- EP cover

Single by Gerry and the Pacemakers
- B-side: "Away from You"
- Released: 1 March 1963
- Recorded: 22 January 1963
- Studio: EMI, London
- Genre: Merseybeat
- Length: 1:59
- Label: Columbia DB4987 (EMI) Laurie 3261 (US)
- Songwriter: Mitch Murray
- Producer: George Martin

Gerry and the Pacemakers singles chronology
|  | "How Do You Do It?" (1963) | "I Like It" (1963) |

= How Do You Do It? =

"How Do You Do It?" is a song, written by Mitch Murray. It was recorded by Liverpudlian band Gerry and the Pacemakers, and became their debut single. This reached number one in the UK Singles Chart on 11 April 1963, where it stayed for three weeks.

==History==
The song’s author, Mitch Murray, offered it to Adam Faith and to Brian Poole but was turned down. George Martin of EMI, who felt the song had enormous hit potential, decided to pick it up for the new group he was producing, the Beatles, as the A-side of their first single. The Beatles recorded the song on 4 September 1962 with Ringo Starr on drums.
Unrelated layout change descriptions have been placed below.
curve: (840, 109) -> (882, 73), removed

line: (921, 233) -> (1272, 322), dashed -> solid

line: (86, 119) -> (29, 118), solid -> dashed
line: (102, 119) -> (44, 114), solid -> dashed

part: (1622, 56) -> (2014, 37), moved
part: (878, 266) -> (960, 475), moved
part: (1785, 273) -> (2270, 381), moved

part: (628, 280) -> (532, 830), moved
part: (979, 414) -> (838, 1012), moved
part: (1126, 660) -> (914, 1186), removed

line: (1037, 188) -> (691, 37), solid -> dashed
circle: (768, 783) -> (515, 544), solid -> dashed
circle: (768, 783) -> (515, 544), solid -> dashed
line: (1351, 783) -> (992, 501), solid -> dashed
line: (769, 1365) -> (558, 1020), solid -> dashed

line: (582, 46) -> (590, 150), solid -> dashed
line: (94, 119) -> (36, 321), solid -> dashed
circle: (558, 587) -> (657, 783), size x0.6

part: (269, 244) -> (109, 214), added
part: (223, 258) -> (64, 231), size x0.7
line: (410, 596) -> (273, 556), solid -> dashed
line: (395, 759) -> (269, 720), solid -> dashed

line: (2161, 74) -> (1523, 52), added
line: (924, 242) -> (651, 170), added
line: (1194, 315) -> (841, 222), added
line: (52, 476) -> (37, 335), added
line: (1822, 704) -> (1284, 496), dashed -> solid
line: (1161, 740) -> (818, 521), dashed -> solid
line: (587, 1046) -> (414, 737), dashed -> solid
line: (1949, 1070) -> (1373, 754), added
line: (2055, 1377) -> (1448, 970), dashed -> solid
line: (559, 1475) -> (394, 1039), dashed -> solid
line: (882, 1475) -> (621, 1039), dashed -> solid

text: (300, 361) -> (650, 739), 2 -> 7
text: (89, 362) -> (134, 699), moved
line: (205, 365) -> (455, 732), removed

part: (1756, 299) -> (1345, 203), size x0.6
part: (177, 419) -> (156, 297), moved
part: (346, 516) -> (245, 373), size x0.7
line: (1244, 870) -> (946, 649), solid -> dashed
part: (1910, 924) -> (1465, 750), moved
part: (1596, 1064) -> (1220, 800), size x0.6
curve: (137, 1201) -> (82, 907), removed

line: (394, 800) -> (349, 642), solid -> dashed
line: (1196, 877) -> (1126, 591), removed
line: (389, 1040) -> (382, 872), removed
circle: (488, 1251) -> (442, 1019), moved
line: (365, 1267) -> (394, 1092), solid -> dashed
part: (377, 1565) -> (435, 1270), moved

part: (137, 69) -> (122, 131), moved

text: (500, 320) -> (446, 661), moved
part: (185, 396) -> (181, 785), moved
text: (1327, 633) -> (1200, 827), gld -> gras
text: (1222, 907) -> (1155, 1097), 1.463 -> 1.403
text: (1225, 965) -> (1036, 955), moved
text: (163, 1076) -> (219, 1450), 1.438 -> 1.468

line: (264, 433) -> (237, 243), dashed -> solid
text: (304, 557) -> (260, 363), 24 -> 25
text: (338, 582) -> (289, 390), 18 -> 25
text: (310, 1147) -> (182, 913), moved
The group was initially opposed to recording it, feeling that it did not fit their sound, but worked out changes from Murray's demo-disc version, which included a new introduction, vocal harmony, an instrumental interlude, small lyric changes and removal of the half-step modulation for the last verse.

Although Murray disliked their changes, the decision not to release the Beatles' version was primarily a business one, because EMI publisher Ardmore & Beechwood were interested in publishing Lennon–McCartney material, while Murray did not want his song relegated to the B-side. In fact, George Martin came very close to issuing "How Do You Do It?" as the Beatles' first single before settling instead on "Love Me Do", recorded during the same sessions. Martin commented later: "I looked very hard at 'How Do You Do It?', but in the end I went with 'Love Me Do', it was quite a good record." McCartney would remark: "We knew that the peer pressure back in Liverpool would not allow us to do 'How Do You Do It'."

The Beatles' version of "How Do You Do It?" was unissued for over 30 years, finally being released in November 1995 on the retrospective Anthology 1.

While the Beatles' recording remained in the vaults, Martin still had faith in the song's appeal. Consequently he had another new client, Gerry and the Pacemakers, record "How Do You Do It?" as their debut single in early 1963. That version of "How Do You Do It?", produced by Martin, became a number-one hit in the UK until it was supplanted by "From Me to You" (the Beatles' third single). It was the title song of a 7-inch EP that also featured "Away from You", "I Like It" and "It's Happened to Me" (Columbia SEG8257, released July 1963).

==Chart performance==
Gerry and the Pacemakers' version of "How Do You Do It?" was initially issued in the US and Canada in the spring of 1963, but made no impact on the charts. After the group had issued several chart singles in North America, the track was reissued in the summer of 1964. "How Do You Do It?" entered the US charts on 5 July 1964, eventually reaching number nine; it did even better in Canada, peaking at number six. Billboard described the song as a "top-rated teen ballad" with a "great beat for dancing". Cash Box described it as a "bright jumper...that's sure to get chart action right off the bat" and also as "a charming, teen-angled stomp-atwist'er...that the outfit knocks out in very commercial solo vocal and combo instrumental manner."

In their native UK, the single reached number one in the charts, staying there for three weeks in total.